Etant donné la levée des boucliers contre le MTR de 40%, le Gouvernement aurait pu faire un compromis plus acceptable au lieu de reculer sur toute la ligne. Ce compromis aurait été de majorer la taxe de solidarité de 5% à 10% et, partant, introduire un MTR supérieur de 25% (15% + 10%) sur le revenu annuel au-dessus du seuil de Rs 3 millions. Ce MTR invariable de 25% aurait produit un ETR progressif allant de 13,8% pour un revenu annuel de Rs 3,4 millions à 23,5 % pour un revenu annuel de Rs 26 millions.

C’est regrettable que le Gouvernement n’ait pas eu le soutien des partis d’opposition pour envisager une alternative plus raisonnable à sa proposition initiale. Face à la révolte des contribuables les plus aisés, encouragée par les associations patronales, les partis d’opposition se sont laissé berner par des économistes néolibéraux, qui se sont comportés comme les idéologues zélés du conservatisme.

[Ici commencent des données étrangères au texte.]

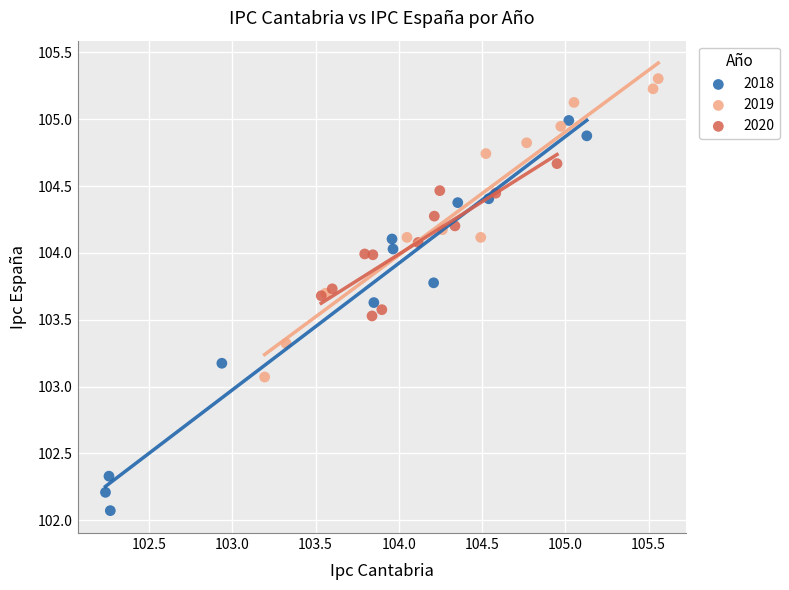

Which series reaches the maximum Y coordinate?

2019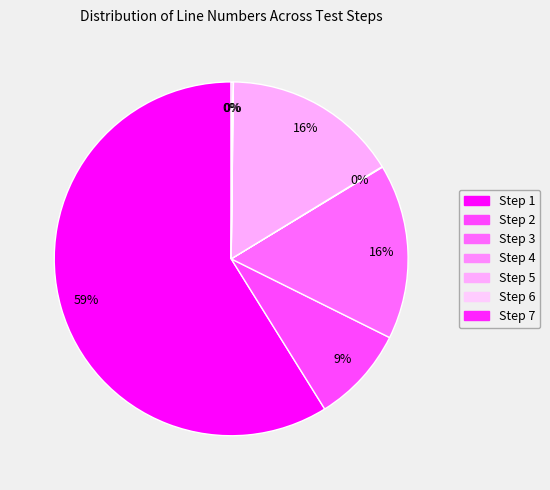

What is the change in value from Step 3 to Step 6?

-316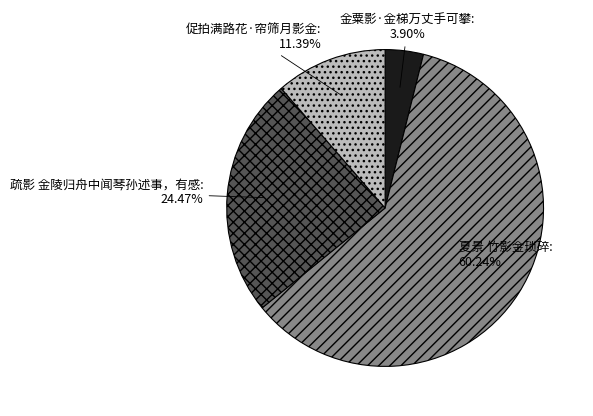

Does 夏景 竹影金琐碎 represent more than half of the total?

Yes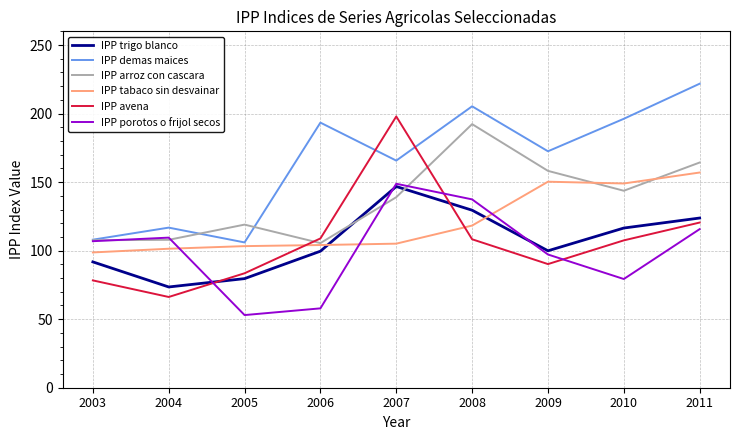

Read the IPP tabaco sin desvainar value at 2004.

101.4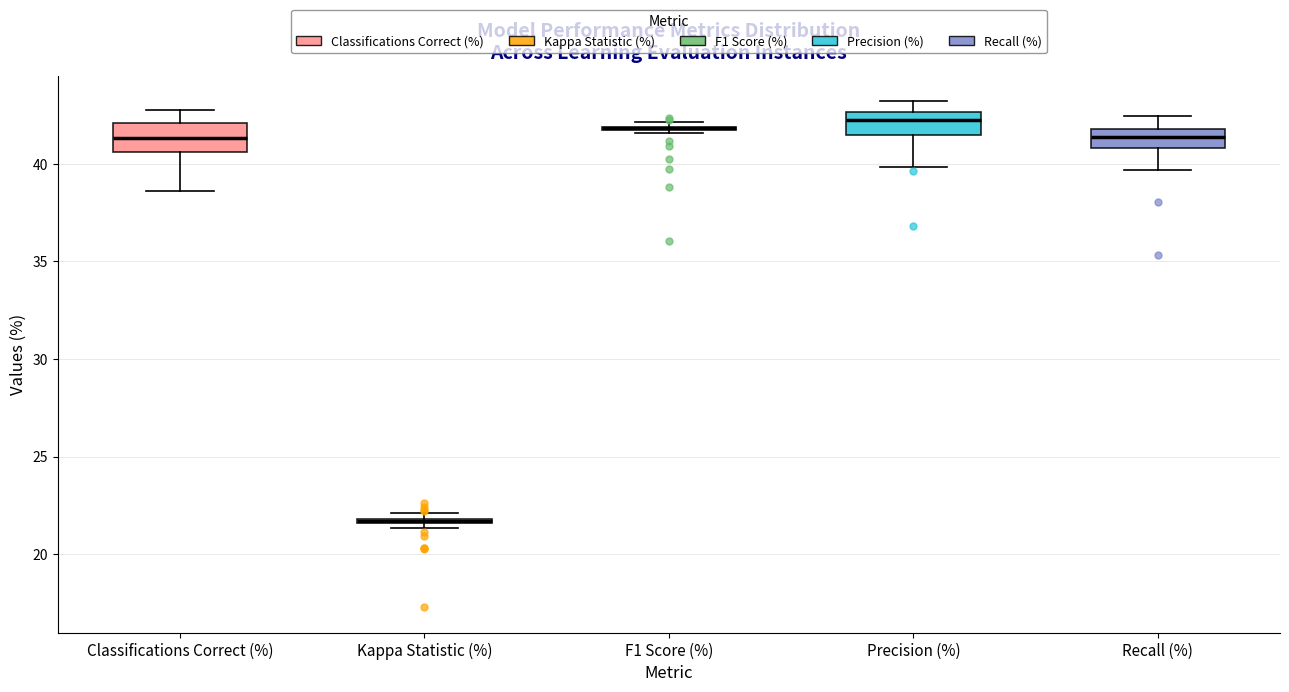

Where does the lower whisker of the box for Recall (%) end on the y-axis? The values are not printed on the chart, so give them approximately, as read against the axis.

39.5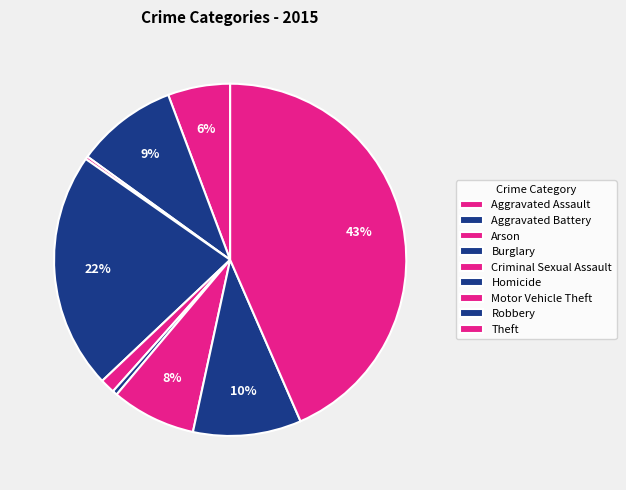

How many segments does this pie chart have?

9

Ces économistes ont propagé la fausse conception que le MTR de 40% allait s’appliquer à l’ensemble du revenu du contribuable. Or, le MTR s’applique toujours à la dernière tranche du revenu imposable (dans ce cas, à l’excédent de revenu sur le seuil de Rs 3 millions). Un MTR de 25% aurait été le juste milieu entre un MTR bas de 20% et un MTR élevé de 40%.

Manque à gagner

Le Gouvernement prévoyait récolter Rs 3, 5 milliards avec un MTR initial de 40% en provenance de 3000 contribuables (0,2 % de la population). Avec la proposition finale d’un MTR de 40% limité à 10% du revenu net, la récolte sera définitivement bien moindre bien qu’elle s’appliquera aux résidents mauriciens et aussi étrangers.

Le tableau 2 montre le manque à gagner fiscal avec l’application de la proposition finale pour trois catégories de revenu. Par exemple, un contribuable ayant un revenu annuel de Rs 6,5 millions paiera un montant d’impôt marginal de Rs 617,700 sur la tranche de revenu excédant Rs 3 millions (avec la limitation de 10%) au lieu d’un montant d’impôt marginal de Rs 1,2 millions (au taux de 40%, ce qui fait perdre la somme de Rs 652,500 à l’Etat.

C’est dommage que le pays ne puisse envisager une véritable réforme fiscale pouvant réduire les inégalités de revenu entre les classes sociales, améliorer la capacité fiscale de l’Etat, et redistribuer les richesses sans pénaliser quiconque. Le pays est donc prisonnier d’une structure fiscale désuète. Et sans revenu fiscal suffisant, l’Etat est obligé d’emprunter pour financer un train de vie artificiel, sans commune mesure avec la productivité nationale.